==== MATERIAL TO PROCESS
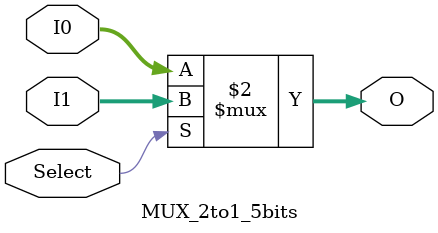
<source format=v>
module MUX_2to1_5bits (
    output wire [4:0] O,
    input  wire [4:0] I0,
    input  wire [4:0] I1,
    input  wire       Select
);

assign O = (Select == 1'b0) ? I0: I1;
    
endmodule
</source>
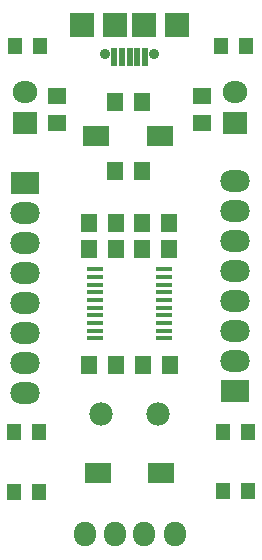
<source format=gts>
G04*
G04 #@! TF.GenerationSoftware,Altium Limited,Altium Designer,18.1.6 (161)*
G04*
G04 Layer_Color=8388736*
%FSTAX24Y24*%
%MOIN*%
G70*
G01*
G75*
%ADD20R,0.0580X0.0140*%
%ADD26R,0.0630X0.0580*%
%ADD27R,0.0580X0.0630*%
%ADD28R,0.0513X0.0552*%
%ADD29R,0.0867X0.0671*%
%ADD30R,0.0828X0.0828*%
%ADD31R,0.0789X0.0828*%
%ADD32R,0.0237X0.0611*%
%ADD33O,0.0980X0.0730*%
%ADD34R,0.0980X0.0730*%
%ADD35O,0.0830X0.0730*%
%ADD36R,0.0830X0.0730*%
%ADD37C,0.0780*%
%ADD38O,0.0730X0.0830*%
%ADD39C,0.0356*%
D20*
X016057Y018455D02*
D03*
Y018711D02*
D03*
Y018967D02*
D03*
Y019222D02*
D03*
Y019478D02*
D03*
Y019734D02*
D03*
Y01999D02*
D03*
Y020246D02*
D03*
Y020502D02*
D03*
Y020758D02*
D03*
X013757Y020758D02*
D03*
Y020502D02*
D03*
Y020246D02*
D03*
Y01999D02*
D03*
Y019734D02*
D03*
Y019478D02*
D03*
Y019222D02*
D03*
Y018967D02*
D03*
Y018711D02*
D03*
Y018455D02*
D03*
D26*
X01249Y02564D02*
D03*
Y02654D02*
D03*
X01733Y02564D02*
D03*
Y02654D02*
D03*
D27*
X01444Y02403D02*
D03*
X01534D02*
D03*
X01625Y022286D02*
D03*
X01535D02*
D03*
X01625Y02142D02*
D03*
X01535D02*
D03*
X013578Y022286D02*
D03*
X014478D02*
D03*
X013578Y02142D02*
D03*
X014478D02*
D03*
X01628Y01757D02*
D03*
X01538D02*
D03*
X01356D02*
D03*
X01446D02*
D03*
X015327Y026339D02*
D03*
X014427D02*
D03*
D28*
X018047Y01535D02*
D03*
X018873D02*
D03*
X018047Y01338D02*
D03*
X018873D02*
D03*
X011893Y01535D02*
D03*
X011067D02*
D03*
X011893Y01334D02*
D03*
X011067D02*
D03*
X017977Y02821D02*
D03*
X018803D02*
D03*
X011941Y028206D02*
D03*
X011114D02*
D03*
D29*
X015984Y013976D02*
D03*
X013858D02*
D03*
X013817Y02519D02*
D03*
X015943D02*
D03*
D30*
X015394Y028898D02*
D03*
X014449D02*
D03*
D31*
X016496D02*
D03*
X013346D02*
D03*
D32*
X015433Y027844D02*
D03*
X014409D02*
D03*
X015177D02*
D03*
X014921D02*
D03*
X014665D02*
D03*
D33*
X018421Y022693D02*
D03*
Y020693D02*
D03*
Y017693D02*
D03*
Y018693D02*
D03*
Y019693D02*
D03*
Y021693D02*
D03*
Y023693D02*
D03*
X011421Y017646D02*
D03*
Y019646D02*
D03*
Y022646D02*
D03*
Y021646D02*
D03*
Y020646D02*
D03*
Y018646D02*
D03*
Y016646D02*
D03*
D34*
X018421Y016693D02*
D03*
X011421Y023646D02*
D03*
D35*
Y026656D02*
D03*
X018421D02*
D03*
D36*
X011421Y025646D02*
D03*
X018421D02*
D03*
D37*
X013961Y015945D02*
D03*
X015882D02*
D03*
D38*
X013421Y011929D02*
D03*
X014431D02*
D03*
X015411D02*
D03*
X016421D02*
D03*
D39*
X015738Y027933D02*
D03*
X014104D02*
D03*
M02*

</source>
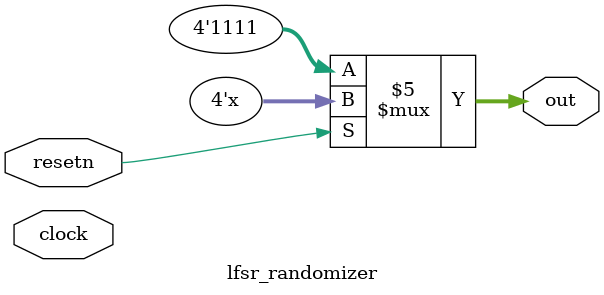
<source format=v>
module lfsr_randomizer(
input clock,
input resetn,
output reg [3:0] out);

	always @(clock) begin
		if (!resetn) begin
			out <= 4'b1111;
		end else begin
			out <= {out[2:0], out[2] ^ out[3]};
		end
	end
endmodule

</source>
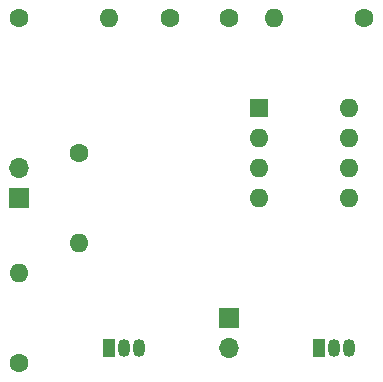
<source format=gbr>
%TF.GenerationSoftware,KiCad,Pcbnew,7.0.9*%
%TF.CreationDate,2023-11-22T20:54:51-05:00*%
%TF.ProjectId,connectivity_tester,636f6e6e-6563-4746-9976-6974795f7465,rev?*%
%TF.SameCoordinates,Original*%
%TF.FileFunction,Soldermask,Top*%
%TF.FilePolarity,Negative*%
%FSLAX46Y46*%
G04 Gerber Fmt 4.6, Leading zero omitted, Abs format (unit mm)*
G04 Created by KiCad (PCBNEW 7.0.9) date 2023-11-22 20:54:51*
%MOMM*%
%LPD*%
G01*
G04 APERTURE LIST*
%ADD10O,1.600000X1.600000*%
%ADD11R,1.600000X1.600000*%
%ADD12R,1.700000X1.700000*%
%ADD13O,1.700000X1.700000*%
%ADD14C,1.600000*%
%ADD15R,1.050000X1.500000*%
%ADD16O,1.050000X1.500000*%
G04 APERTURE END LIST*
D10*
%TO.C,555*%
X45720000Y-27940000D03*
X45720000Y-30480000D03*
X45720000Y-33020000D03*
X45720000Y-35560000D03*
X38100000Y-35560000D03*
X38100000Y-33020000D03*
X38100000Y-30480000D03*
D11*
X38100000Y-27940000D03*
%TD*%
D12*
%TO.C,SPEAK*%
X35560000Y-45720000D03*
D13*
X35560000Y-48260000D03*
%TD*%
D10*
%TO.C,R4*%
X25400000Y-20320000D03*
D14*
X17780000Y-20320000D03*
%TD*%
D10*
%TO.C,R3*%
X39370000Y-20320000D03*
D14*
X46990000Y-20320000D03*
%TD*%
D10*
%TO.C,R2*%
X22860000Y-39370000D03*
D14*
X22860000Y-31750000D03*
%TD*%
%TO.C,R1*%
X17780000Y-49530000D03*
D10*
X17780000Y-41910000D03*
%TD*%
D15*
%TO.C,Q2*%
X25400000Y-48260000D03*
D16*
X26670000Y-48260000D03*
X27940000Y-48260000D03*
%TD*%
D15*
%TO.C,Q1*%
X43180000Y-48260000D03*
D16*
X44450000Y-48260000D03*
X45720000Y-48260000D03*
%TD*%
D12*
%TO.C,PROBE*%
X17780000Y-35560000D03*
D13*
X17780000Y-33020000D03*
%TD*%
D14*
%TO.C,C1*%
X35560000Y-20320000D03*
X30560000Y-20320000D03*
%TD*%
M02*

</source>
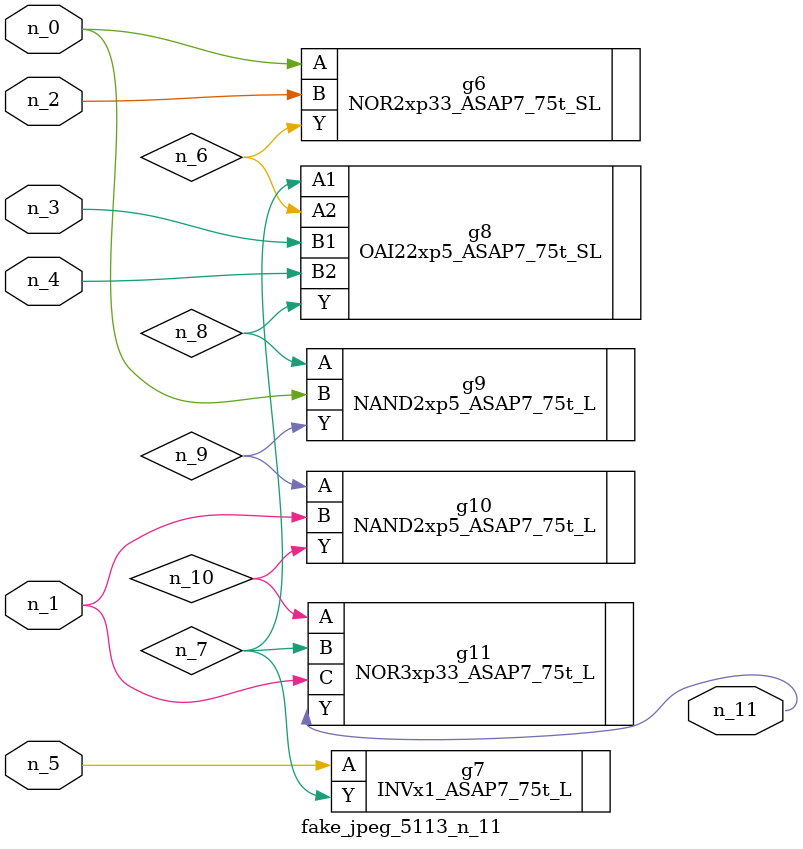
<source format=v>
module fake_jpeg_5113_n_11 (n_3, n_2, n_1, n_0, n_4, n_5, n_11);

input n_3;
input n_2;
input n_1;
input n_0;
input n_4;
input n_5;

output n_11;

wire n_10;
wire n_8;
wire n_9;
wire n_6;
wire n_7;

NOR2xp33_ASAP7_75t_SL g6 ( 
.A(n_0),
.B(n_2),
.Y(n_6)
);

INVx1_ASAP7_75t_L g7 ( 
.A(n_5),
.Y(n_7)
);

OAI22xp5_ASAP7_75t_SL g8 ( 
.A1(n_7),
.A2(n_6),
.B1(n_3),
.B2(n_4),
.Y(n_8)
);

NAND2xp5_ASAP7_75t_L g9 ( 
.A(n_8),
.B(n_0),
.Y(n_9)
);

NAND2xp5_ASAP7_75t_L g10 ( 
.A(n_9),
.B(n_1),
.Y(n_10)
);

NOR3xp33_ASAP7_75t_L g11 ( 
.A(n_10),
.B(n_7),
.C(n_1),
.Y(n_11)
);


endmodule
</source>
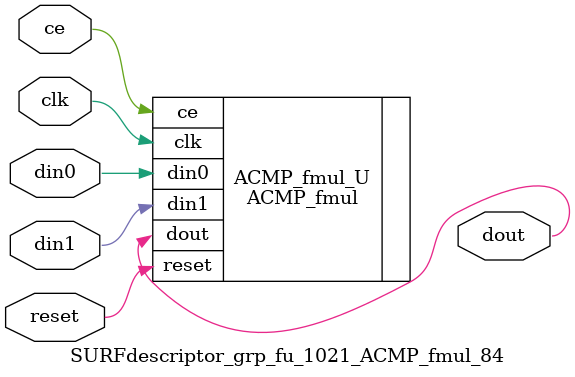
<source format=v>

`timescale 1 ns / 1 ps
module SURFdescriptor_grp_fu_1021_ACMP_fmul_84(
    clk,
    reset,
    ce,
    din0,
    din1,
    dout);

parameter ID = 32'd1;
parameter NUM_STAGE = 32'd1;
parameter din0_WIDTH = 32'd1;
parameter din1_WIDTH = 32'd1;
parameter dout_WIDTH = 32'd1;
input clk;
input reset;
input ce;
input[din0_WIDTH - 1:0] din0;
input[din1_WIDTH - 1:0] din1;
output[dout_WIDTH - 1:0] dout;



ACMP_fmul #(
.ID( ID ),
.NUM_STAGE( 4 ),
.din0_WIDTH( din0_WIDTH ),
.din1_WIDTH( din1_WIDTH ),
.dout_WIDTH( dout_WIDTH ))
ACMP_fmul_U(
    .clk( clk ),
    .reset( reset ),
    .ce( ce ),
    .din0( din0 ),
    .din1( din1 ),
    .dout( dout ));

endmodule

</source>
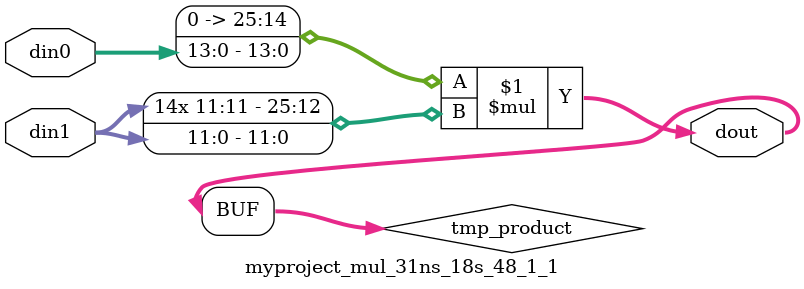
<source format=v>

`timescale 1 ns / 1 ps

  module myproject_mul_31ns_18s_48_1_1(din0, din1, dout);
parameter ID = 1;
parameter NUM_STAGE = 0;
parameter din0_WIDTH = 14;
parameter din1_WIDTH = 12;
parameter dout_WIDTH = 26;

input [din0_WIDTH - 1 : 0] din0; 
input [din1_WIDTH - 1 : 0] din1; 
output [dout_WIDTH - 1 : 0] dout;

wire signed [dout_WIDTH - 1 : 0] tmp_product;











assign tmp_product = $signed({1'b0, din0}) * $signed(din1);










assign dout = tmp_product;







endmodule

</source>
========
TASK DIRECTIONS
Search the material above for the string "LIST", and copy every line in which it turns up.

EXERCISE SOLUTION
G04 APERTURE LIST*
G04 APERTURE END LIST*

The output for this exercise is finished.